Recursively print the possible subsets using the first n integers of an array. Example: int[] X = [1, 2, 3, 4] and if n = 3, print [3, 2, 23, 1, 13, 12, 123]

I've sat here for hours, I've tried blindly and am now turning to you guys for some help! Here's what I have so far. Its nowhere near the answer so bear with me.

static void subsets(int[] A, int n){
    subsets("", A, n);
}
private static void subsets(String S, int[] A, int n){
    if(n == 0){
        System.out.println(S);
    } else {
        for (int i = n-1; i >= 0; i--) {
            subsets(A[n-i-1]+S, A, n-i);
        }
    }
}

Answer 1

There are many ways to solve this subsets problem, but I particularly like the one below.

It relies on the fact that, when you count from 1 to N in binary (N being a power of 2) in binary, the bits get through all the possible unique combinations. So, if you "attach" each bit to a particular value in your array, you get every possible combinations of your values.

In your example, you take N = 3 values in your array. With N bits, you can get 2^3 (or 1<<3 ) = 8 different values.
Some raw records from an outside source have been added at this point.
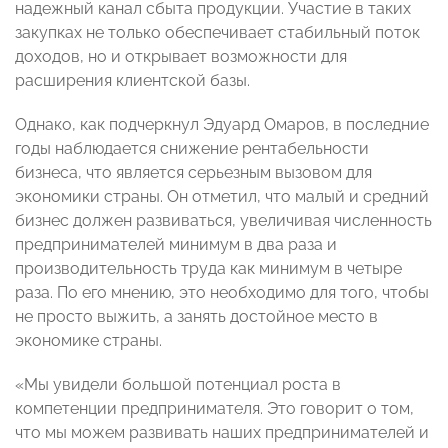
надежный канал сбыта продукции. Участие в таких
закупках не только обеспечивает стабильный поток
доходов, но и открывает возможности для
расширения клиентской базы.
Однако, как подчеркнул Эдуард Омаров, в последние
годы наблюдается снижение рентабельности
бизнеса, что является серьезным вызовом для
экономики страны. Он отметил, что малый и средний
бизнес должен развиваться, увеличивая численность
предпринимателей минимум в два раза и
производительность труда как минимум в четыре
раза. По его мнению, это необходимо для того, чтобы
не просто выжить, а занять достойное место в
экономике страны.
«Мы увидели большой потенциал роста в
компетенции предпринимателя. Это говорит о том,
что мы можем развивать наших предпринимателей и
So let's count from 0 to 7 in binary, and watch the bits that get on or off at each step :

• 1 = 001 -> take only the first item in your list
• 2 = 010 -> take only the second item in your list
• 3 = 011 -> ...
• 4 = 100
• 5 = 101 -> take the first and third elements in your list
• 6 = 110
• 7 = 111

And there you are : you found all possible subsets among your N elements.

Here is the code :

int[] nums = new int[]{1, 2, 3, 4};
int n = 3;

int maxValueOnNBits = 1 << n;

for (int i = 1; i <= maxValueOnNBits; i++) {
    for (int bit = 0; bit < n; bit++) {
        int mask = 1 << bit;
        if ((i & mask) == mask) System.out.print(nums[bit]);
    }
    System.out.println();
}